The food landed with a soft, final thump. "Eat up," Sanji said, his voice quieter than usual, lacking its typical flair.

"You need your strength." It was a simple, kind act, born from a chef's instinct to feed a hungry person and a deeper, more empathetic understanding of a broken spirit.

But for Coby, that simple act was the final straw.

He had been holding it together by a thread, focusing all his bitterness on the distant, terrifying image of Ragnar.

He could blame the Sea Scourge. He could curse the chaos he left in his wake. That was an abstract, manageable anger.

But Sanji's pity was immediate and very personal to Coby. It was a kindness that acknowledged his failure, that confirmed his wretched state.

He looked up from the newly steaming food and met Sanji's gaze. The chef's eyes held no mockery, no judgment, only a deep, sincere, and devastating pity.

The dam broke.

A choked, ragged sob tore from Coby's throat, a sound so raw and sudden that it cut through Luffy's chewing and Usopp's storytelling mid-sentence. He dropped his fork with a clatter, his hands flying to his face as his entire body convulsed.

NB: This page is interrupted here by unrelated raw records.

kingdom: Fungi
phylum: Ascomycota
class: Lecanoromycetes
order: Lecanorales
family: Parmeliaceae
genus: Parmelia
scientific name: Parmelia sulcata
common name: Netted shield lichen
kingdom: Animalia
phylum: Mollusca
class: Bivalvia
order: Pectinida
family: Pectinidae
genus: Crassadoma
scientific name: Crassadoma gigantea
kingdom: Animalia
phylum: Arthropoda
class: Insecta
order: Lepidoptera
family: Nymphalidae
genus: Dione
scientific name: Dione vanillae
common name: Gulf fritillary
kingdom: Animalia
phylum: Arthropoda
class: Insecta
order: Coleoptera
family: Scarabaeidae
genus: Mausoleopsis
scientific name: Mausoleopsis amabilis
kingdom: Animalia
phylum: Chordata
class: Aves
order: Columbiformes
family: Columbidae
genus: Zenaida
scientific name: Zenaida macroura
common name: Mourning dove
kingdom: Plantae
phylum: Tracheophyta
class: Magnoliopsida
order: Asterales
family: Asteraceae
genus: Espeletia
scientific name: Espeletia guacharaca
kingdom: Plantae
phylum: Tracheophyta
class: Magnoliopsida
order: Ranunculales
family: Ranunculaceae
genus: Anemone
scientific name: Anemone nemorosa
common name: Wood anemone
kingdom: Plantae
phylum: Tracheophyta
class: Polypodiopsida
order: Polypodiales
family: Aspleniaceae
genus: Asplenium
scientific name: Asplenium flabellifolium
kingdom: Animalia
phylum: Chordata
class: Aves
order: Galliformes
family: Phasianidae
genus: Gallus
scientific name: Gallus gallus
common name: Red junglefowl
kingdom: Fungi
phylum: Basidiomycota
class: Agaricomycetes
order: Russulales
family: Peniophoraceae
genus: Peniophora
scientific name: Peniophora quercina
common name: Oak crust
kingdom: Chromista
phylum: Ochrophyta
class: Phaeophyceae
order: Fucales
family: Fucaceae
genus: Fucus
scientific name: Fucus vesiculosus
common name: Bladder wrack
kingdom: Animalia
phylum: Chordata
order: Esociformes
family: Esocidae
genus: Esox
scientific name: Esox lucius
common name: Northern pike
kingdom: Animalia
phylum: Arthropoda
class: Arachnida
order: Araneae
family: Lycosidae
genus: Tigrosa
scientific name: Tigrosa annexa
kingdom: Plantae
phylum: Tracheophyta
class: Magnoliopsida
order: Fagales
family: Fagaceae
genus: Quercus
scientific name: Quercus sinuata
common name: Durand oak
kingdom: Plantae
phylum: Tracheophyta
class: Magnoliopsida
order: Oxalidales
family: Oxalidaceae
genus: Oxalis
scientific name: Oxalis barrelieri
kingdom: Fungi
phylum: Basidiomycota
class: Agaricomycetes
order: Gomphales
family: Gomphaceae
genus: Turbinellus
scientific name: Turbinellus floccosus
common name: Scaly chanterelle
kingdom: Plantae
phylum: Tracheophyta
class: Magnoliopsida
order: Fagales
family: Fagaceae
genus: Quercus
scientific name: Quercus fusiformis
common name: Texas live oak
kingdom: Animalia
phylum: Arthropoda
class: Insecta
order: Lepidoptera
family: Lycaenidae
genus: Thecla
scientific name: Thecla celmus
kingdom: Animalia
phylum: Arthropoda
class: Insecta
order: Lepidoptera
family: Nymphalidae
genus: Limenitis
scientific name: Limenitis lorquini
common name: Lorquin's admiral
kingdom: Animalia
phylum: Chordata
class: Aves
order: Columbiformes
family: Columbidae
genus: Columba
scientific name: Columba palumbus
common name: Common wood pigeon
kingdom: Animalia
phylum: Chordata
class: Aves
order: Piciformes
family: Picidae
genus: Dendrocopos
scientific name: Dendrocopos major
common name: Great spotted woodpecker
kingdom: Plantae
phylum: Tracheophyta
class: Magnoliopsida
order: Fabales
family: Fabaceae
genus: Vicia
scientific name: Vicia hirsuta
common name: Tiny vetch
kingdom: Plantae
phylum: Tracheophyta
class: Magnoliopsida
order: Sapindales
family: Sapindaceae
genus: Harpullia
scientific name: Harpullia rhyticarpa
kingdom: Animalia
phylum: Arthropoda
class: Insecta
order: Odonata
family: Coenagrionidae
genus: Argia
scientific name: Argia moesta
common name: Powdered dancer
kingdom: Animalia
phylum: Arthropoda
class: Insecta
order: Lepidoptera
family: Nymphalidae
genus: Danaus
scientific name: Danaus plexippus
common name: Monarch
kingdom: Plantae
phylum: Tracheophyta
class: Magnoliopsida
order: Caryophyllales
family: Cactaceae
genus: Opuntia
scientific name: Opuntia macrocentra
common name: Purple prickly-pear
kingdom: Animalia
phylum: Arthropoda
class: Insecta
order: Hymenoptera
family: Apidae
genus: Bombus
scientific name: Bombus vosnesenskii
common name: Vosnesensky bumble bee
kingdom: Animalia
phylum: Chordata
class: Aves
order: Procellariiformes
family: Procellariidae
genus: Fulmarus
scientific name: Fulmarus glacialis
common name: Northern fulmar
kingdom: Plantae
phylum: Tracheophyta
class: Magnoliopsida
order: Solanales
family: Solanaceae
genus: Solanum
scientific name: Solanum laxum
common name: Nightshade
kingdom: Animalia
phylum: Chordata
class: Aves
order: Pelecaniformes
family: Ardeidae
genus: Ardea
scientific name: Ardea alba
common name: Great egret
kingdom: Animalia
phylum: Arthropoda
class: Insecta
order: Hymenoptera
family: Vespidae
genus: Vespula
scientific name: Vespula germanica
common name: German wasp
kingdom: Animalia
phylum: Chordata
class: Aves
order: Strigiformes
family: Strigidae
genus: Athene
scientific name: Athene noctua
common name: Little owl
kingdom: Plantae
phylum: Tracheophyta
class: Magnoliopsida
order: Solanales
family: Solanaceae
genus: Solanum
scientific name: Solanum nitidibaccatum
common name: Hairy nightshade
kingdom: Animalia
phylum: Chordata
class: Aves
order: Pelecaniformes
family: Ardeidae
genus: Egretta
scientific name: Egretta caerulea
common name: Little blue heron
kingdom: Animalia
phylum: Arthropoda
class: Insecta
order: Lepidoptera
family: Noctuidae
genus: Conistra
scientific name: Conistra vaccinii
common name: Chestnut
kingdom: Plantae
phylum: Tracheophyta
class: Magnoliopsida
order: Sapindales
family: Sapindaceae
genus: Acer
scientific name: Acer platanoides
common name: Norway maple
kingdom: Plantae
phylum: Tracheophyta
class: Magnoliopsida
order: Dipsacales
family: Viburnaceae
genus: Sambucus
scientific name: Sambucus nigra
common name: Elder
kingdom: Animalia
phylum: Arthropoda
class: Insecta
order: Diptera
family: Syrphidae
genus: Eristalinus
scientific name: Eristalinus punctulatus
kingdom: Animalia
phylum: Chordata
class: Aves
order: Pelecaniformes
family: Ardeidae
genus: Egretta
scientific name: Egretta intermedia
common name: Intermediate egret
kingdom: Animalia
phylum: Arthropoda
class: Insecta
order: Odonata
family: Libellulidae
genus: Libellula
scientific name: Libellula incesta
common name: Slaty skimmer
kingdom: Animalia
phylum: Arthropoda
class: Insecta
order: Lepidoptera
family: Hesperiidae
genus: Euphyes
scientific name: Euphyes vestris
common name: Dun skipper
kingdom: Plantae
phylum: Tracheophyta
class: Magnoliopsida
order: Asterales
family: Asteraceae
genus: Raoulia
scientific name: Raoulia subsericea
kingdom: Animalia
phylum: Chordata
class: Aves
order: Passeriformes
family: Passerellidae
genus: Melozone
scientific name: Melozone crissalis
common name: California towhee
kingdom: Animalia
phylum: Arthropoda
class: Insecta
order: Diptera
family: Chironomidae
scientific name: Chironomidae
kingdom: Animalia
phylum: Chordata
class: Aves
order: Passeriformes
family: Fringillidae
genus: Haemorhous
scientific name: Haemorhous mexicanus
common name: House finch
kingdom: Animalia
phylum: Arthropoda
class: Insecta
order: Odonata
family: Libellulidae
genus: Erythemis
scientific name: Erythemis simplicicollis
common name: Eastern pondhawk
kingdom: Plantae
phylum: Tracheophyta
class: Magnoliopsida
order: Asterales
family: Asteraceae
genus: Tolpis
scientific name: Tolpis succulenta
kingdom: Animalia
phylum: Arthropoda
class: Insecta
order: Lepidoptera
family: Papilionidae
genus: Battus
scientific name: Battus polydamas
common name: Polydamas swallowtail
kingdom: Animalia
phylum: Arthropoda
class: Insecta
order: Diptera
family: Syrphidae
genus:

Hot and shameful tears streamed down his cheeks, dripping onto the fine wood of the table. His shoulders shook uncontrollably.

"I… I just wanted… to be a good Marine…" he wailed between gasping breaths, his voice thick with anguish and despair.

"I wanted to help people! To be like the heroes in the stories! And now… and now they called me a pirate! They laughed at me! There's nowhere for me to go! My dream… it's gone… It's just… gone!"

The confession poured out of him, a torrent of grief and frustration that had been festering since Shells Town. He wasn't just crying for a rejected application, he was crying for a lost identity, for a future that had been violently erased from the map of his life.

The grand, orderly path of Naval advancement he had fantasized about had been replaced by the chaotic, uncertain life of a pirate's companion, a label that felt like a brand of permanent dishonor.

Luffy stopped eating, his face uncharacteristically serious. He didn't say anything, just watched his friend, his simple understanding cutting through the complexity of the emotion.

Usopp looked on, his tall tales forgotten, with a genuine sympathy in his eyes. Sanji sighed softly, placing a hand on Coby's trembling shoulder, it was a silent gesture of solidarity.

There were no words that could fix this, no meal that could fill the void left by a shattered dream. All they could do was bear witness to the pain, a simple crew anchored in the storm of one boy's despair.